Credit: Edinburgh International Book Festival

Creative Conversations: Claire McFall

Credit: Edinburgh International Book Festival

Niki Radman
Writer

 

For the last ‘Creative Conversations’ before reading week, Louise Welsh was joined by novelist Claire McFall

A Guardian headline from January reads “Hollywood buys film rights to debut novel by Scottish teacher”. The mysteriously unnamed Scottish teacher, whose Ferryman novels just received Hollywood’s approval stamp, is Claire McFall. The author of three young adult novels, which are embedded in real (or realistic) settings and at the same time permeated with the dark, the eerie, the fantastical, was this week’s guest on ‘Creative Conversations’. McFall, who seemed both humble and almost giddy with excitement, discussed the stories she likes to tell, her approach to writing, and why all the characters in the novels are, in a sense, herself.

Host Louise Welsh kicked off the discussion by asking about Ferryman and its conception. Right away, McFall was eager to point out that she is “very much not an expert in Greek mythology”. Her debut novel reworks the existing fable of transportation to the afterlife over the river Styx, and introduces the ferryman, Tristan, as a central character.

“To me, it was about humanising the death character.” McFall wasn’t interested in the classical conception of the ferryman as merely dark and menacing and chose to give him human qualities, including the ability to love. Indeed, love in its many forms is a common theme of McFall’s work, and she explained that she was not just interested in the merely platonic versions of it. Leaving sex out of the equation in young adult fiction, to her, would seem illogical. Rather, she feels that reading about sexuality can, in a sense, be educational. McFall, like many others, sees fiction as a crucial tool for “experimenting with feelings” and experiences, a way to discover facets of oneself in a setting away from the harrowingly awkward realities of being fifteen (or indeed thirty).
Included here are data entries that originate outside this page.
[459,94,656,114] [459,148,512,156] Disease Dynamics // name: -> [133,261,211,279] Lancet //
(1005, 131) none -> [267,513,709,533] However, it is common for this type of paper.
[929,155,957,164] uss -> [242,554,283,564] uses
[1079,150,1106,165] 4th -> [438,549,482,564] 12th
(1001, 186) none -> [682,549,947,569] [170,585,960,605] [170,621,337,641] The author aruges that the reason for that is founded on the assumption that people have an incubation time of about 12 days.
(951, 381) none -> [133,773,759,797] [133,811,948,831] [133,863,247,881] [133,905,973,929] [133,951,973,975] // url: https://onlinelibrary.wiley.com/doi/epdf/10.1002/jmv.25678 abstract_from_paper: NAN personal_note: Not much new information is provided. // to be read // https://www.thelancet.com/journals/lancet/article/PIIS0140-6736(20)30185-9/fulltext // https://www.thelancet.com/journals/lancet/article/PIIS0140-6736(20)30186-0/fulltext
British readers and critics enjoyed Ferryman but Chinese audiences went wild for it. For more than two consecutive years, McFall’s debut novel ranked among the top ten bestsellers in Chinese general fiction, and its sequel Trespassers is continuing this trend. When asked about her recent trip to China, the author laughed, still visibly stunned by the extent of her novel’s popularity there. “Everyone somehow knew who I was. It was like being JK Rowling for a day”. In an especially memorable instance, one school even put on a Ferryman play and performed it for McFall during her visit, which the young writer described as “probably the greatest moment of my life”.
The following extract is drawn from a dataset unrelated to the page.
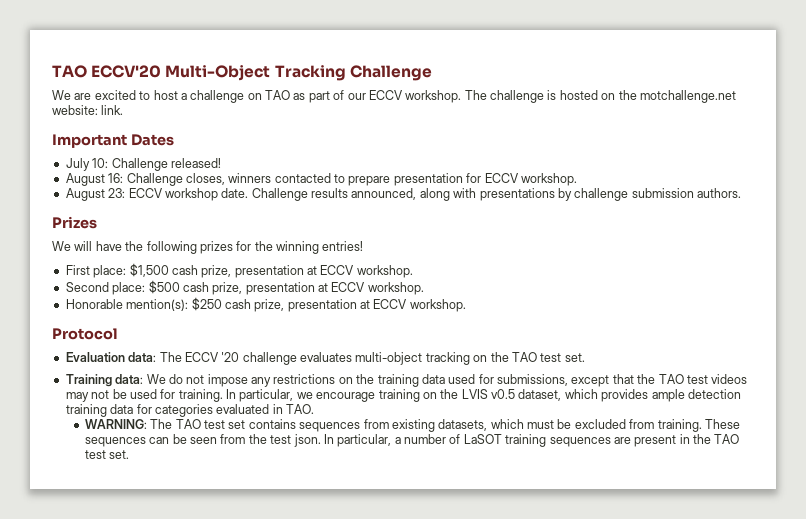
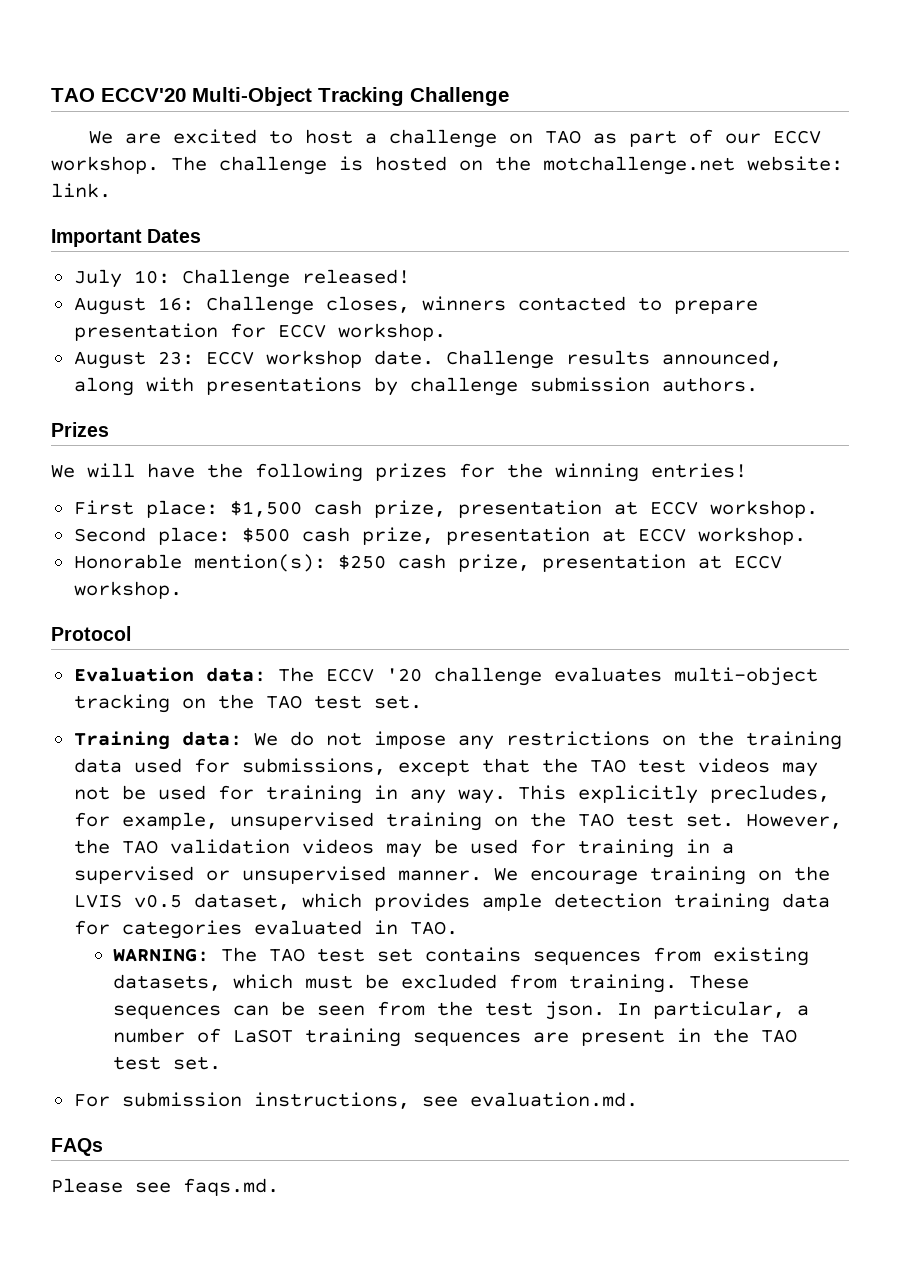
[178,389,313,402] training. In particular, we -> [265,785,830,804] [73,812,842,831] [73,839,734,858] [73,866,518,884] training in any way. This explicitly precludes, for example, unsupervised training on the TAO test set. However, the TAO validation videos may be used for training in a supervised or unsupervised manner. We
(130, 454) none -> [73,1092,638,1109] [51,1138,103,1156] [51,1178,279,1196] // For submission instructions, see evaluation.md. // FAQs // Please see faqs.md.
McFall’s debut novel has been her most successful to date, and still, one should not overlook her other published work. When asked to read an extract from one of her novels, she chose Bomb Maker and cheerily announced that it was “much better than Ferryman”. In a dystopian version of Britain, England is isolating itself from Northern Ireland, Wales and Scotland, making it illegal for any of their inhabitants to enter England, and executing anyone who gets caught twice. Scottish national Lizzie manufactures and deposits bombs under the protection of a London gang leader, Alexander. (Unluckily for Lizzie, Alexander is also a psychopath and exploits her in a variety of ways.) McFall described her protagonist as “careful and calculated, which doesn’t mean she is not also a strong character”. The novel closely follows Lizzie’s relationships with two male characters, both of which McFall says she “actually quite likes” even though many of their actions are morally reprehensible.

“Everybody likes a bad boy,” she joked, and said she wrote mainly because it gives her the opportunity to live inside a story. “I get to pretend to be the main character, which I know is a bit silly but…” McFall also explained that her characters often represent facets of herself, and if not that, then versions of herself she would like to be in a different life. She writes what catches her interest, she writes what she likes, and when the idea is there, McFall finds herself able to write around 30 000 words in a single week. She never plans any of her narrative strands out, though. “When it’s clear what will happen, I get bored very quickly.” Her approach to writing is “get an idea, sit down, [and] go,” which she considers terrible advice for anyone aspiring to write. “I get asked, generally, how do you write a novel? Well, not like me.”

McFall does not have a structured approach to fiction, instead she seems to be practically pouring her ideas onto the page in a bout of excitement, creating the worlds she would like to inhabit. The resulting stories equally rich in excitement, mystery and feeling, transporting the reader seamlessly into a place that is at once both familiar and uncanny.